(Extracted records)

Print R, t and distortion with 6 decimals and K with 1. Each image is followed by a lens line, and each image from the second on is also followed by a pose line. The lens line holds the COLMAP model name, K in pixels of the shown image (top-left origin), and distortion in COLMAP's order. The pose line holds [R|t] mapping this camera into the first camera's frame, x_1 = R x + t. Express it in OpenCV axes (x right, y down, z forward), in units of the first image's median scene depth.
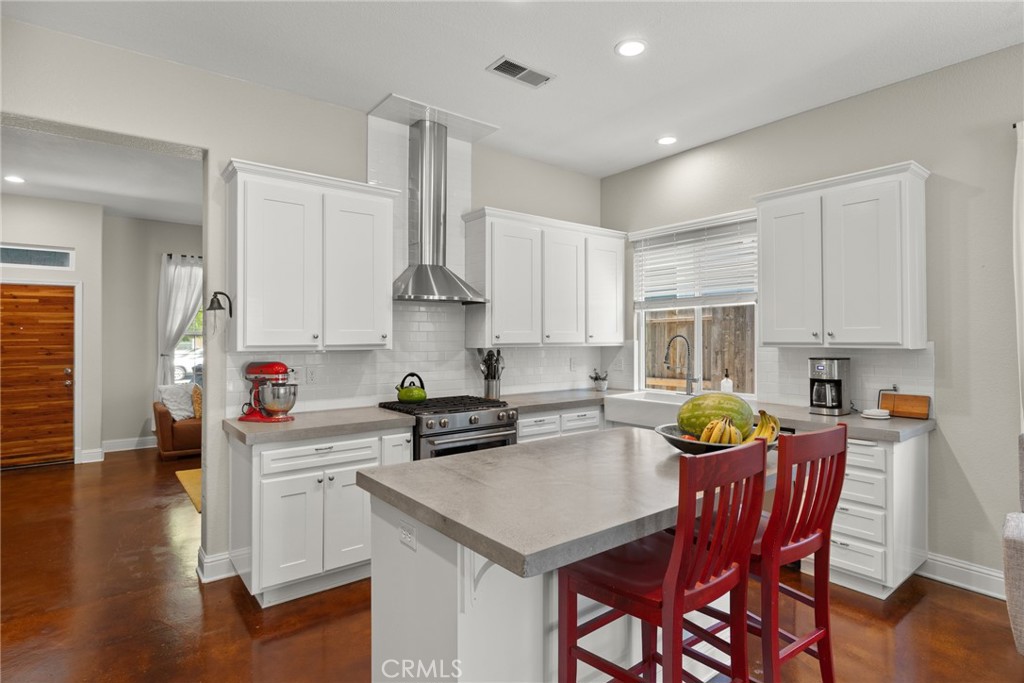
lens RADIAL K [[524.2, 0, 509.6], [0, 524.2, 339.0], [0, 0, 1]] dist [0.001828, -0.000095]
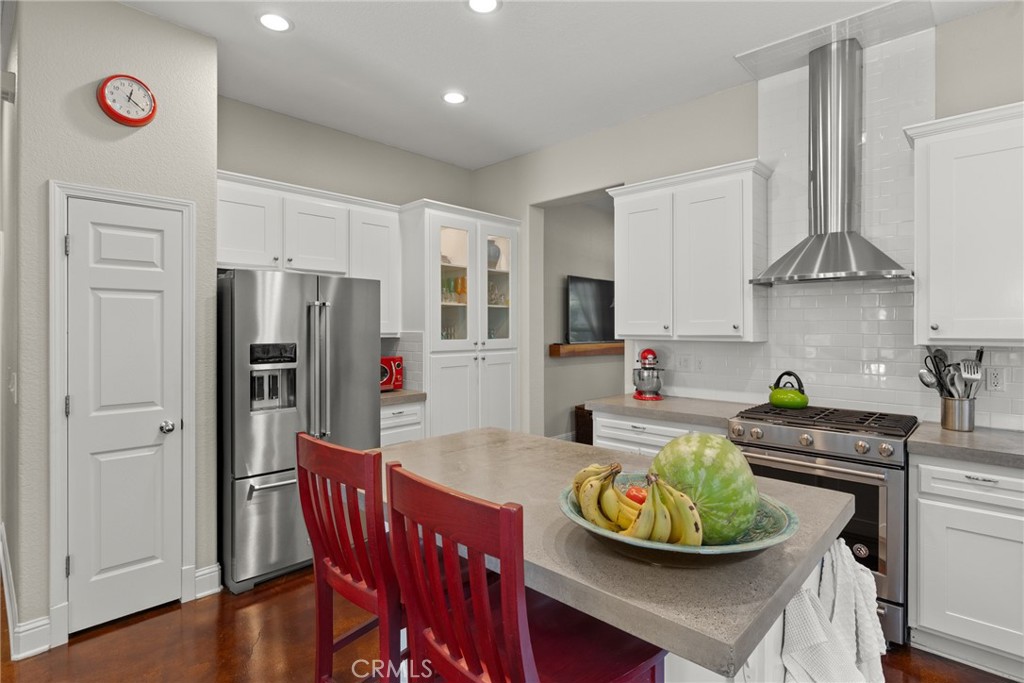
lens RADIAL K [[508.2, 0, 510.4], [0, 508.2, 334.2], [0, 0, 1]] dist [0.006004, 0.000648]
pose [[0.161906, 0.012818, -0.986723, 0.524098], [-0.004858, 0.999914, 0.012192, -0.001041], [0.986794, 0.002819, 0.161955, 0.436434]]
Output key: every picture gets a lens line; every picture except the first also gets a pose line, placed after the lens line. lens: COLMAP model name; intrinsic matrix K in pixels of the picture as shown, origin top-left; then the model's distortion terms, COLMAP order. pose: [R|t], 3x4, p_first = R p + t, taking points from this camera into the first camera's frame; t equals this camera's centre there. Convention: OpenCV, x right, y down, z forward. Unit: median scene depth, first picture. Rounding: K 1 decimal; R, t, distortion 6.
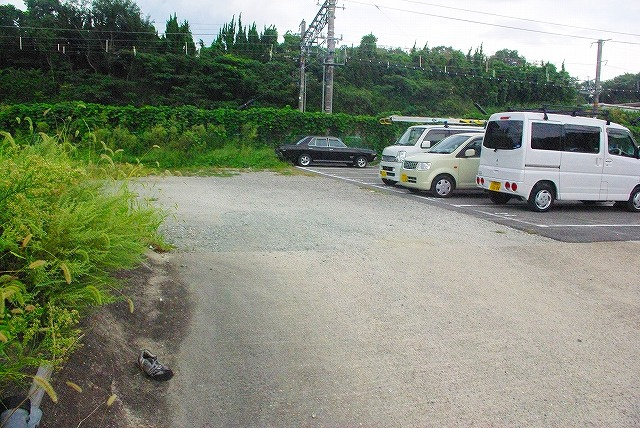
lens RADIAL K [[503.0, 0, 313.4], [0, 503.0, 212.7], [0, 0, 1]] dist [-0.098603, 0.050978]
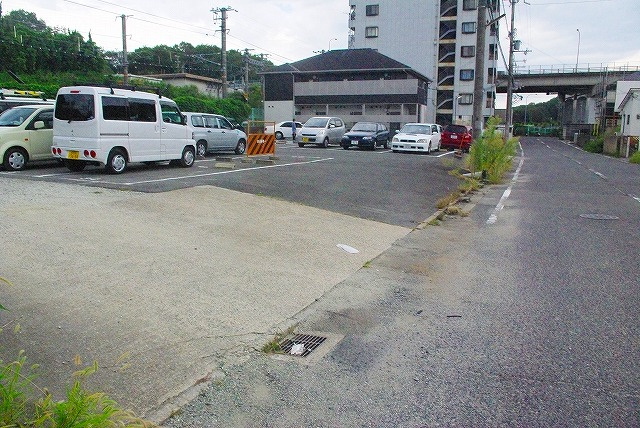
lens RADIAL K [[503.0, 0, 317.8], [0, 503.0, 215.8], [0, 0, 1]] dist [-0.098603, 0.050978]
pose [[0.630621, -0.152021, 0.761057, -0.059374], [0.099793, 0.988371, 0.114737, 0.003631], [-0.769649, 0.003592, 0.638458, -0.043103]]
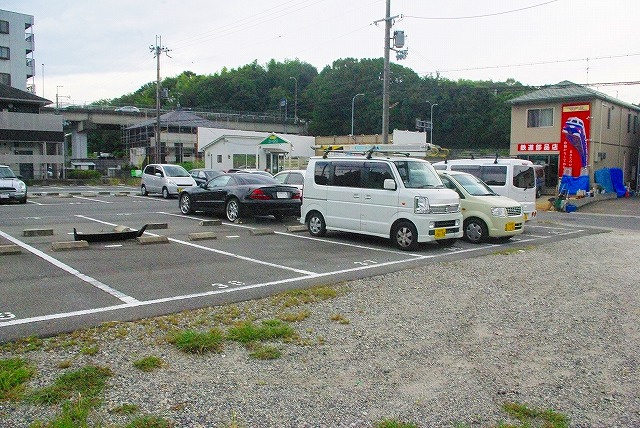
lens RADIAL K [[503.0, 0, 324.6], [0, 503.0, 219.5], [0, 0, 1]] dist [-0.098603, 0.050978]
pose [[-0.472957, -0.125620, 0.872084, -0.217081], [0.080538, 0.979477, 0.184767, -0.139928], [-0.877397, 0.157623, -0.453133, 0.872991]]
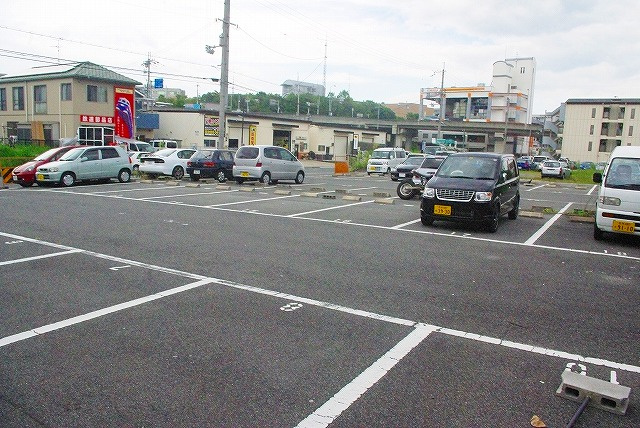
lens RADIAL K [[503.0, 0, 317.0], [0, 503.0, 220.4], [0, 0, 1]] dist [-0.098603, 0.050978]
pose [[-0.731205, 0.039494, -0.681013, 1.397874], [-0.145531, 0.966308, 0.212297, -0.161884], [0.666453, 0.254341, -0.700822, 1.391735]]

THE TASK
Copy out every line of the material above word for word, leaving out the pictures.

RESULT OF THE TASK
Print R, t and distortion with 6 decimals and K with 1. Each image is followed by a lens line, and each image from the second on is also followed by a pose line. The lens line holds the COLMAP model name, K in pixels of the shown image (top-left origin), and distortion in COLMAP's order. The pose line holds [R|t] mapping this camera into the first camera's frame, x_1 = R x + t. Express it in OpenCV axes (x right, y down, z forward), in units of the first image's median scene depth.
lens RADIAL K [[524.2, 0, 509.6], [0, 524.2, 339.0], [0, 0, 1]] dist [0.001828, -0.000095]
lens RADIAL K [[508.2, 0, 510.4], [0, 508.2, 334.2], [0, 0, 1]] dist [0.006004, 0.000648]
pose [[0.161906, 0.012818, -0.986723, 0.524098], [-0.004858, 0.999914, 0.012192, -0.001041], [0.986794, 0.002819, 0.161955, 0.436434]]
Output key: every picture gets a lens line; every picture except the first also gets a pose line, placed after the lens line. lens: COLMAP model name; intrinsic matrix K in pixels of the picture as shown, origin top-left; then the model's distortion terms, COLMAP order. pose: [R|t], 3x4, p_first = R p + t, taking points from this camera into the first camera's frame; t equals this camera's centre there. Convention: OpenCV, x right, y down, z forward. Unit: median scene depth, first picture. Rounding: K 1 decimal; R, t, distortion 6.
lens RADIAL K [[503.0, 0, 313.4], [0, 503.0, 212.7], [0, 0, 1]] dist [-0.098603, 0.050978]
lens RADIAL K [[503.0, 0, 317.8], [0, 503.0, 215.8], [0, 0, 1]] dist [-0.098603, 0.050978]
pose [[0.630621, -0.152021, 0.761057, -0.059374], [0.099793, 0.988371, 0.114737, 0.003631], [-0.769649, 0.003592, 0.638458, -0.043103]]
lens RADIAL K [[503.0, 0, 324.6], [0, 503.0, 219.5], [0, 0, 1]] dist [-0.098603, 0.050978]
pose [[-0.472957, -0.125620, 0.872084, -0.217081], [0.080538, 0.979477, 0.184767, -0.139928], [-0.877397, 0.157623, -0.453133, 0.872991]]
lens RADIAL K [[503.0, 0, 317.0], [0, 503.0, 220.4], [0, 0, 1]] dist [-0.098603, 0.050978]
pose [[-0.731205, 0.039494, -0.681013, 1.397874], [-0.145531, 0.966308, 0.212297, -0.161884], [0.666453, 0.254341, -0.700822, 1.391735]]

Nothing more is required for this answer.